**MATERIAL SUPPLIED**
*** Block opens ***

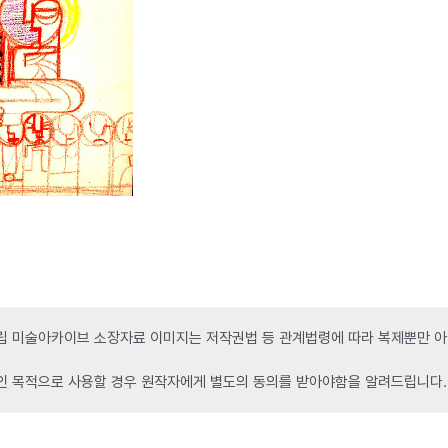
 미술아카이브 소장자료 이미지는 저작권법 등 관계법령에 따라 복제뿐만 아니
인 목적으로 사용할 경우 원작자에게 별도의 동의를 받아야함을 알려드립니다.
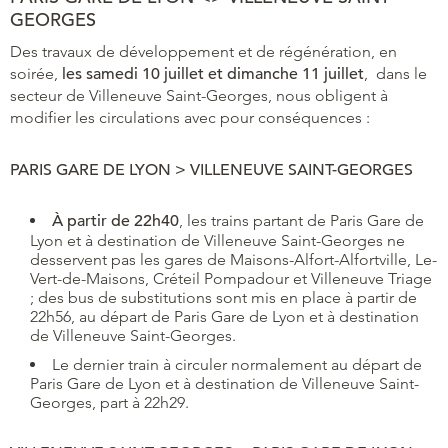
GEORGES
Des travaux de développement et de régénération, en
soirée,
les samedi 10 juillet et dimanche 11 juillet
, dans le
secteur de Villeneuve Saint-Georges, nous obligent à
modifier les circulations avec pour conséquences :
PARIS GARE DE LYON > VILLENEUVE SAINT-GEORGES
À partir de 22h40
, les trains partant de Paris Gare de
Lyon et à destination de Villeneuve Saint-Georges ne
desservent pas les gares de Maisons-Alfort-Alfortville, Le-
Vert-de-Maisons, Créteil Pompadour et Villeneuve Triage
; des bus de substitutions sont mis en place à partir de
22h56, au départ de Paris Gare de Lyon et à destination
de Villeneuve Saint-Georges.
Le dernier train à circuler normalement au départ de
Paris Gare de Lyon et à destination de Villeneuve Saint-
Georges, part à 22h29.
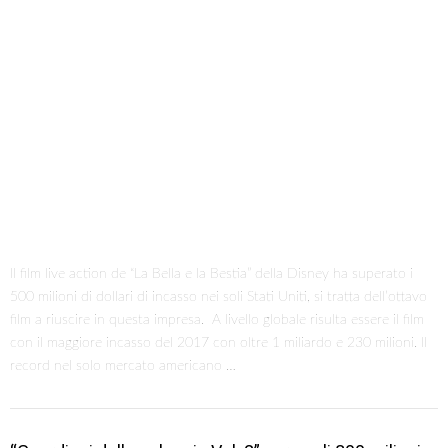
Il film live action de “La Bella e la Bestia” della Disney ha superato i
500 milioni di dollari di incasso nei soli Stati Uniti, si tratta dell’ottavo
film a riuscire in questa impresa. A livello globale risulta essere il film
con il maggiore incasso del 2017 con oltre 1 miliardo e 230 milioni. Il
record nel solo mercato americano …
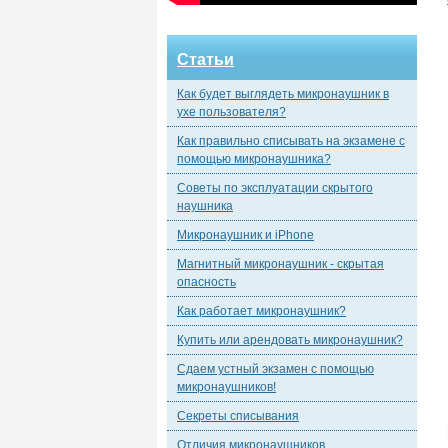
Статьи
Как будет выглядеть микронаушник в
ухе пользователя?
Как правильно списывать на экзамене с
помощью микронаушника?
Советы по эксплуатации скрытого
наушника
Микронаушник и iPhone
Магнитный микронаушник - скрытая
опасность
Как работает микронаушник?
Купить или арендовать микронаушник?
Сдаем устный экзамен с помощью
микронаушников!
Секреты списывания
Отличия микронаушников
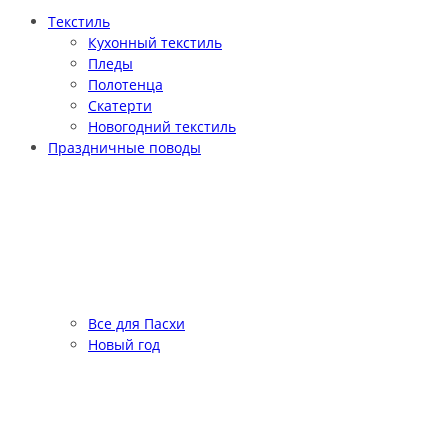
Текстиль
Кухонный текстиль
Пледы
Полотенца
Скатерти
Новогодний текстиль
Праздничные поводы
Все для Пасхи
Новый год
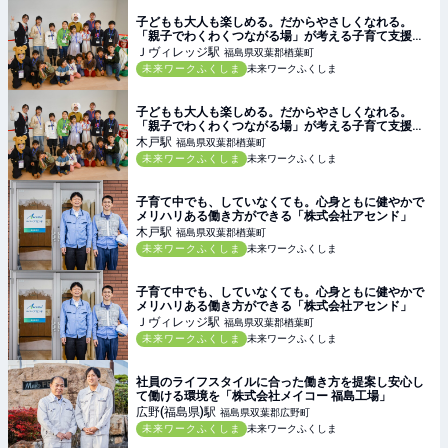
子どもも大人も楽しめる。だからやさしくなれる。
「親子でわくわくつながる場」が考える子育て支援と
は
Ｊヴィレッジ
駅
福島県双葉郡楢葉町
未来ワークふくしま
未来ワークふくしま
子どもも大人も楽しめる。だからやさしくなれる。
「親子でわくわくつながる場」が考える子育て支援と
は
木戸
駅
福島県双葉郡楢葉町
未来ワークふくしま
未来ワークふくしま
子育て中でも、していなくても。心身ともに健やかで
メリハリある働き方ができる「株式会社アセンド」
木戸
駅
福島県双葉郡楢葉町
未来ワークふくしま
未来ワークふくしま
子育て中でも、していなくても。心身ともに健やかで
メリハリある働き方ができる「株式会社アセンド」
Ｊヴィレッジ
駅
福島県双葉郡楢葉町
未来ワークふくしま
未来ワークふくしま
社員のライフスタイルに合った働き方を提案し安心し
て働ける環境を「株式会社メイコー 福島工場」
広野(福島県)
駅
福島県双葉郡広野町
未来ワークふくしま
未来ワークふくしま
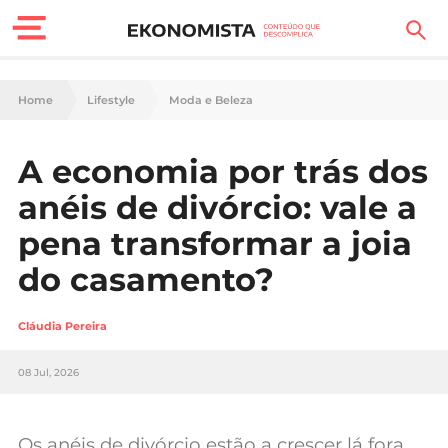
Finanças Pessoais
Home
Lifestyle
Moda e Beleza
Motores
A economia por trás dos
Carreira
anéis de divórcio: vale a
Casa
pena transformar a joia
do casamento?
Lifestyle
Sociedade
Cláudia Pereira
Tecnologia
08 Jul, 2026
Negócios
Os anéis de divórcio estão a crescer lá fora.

*** Block closes ***

**TASK TO COMPLETE**
Each line in the records above with "partir" must be returned.

**YOUR SOLUTION**
À partir de 22h40
; des bus de substitutions sont mis en place à partir de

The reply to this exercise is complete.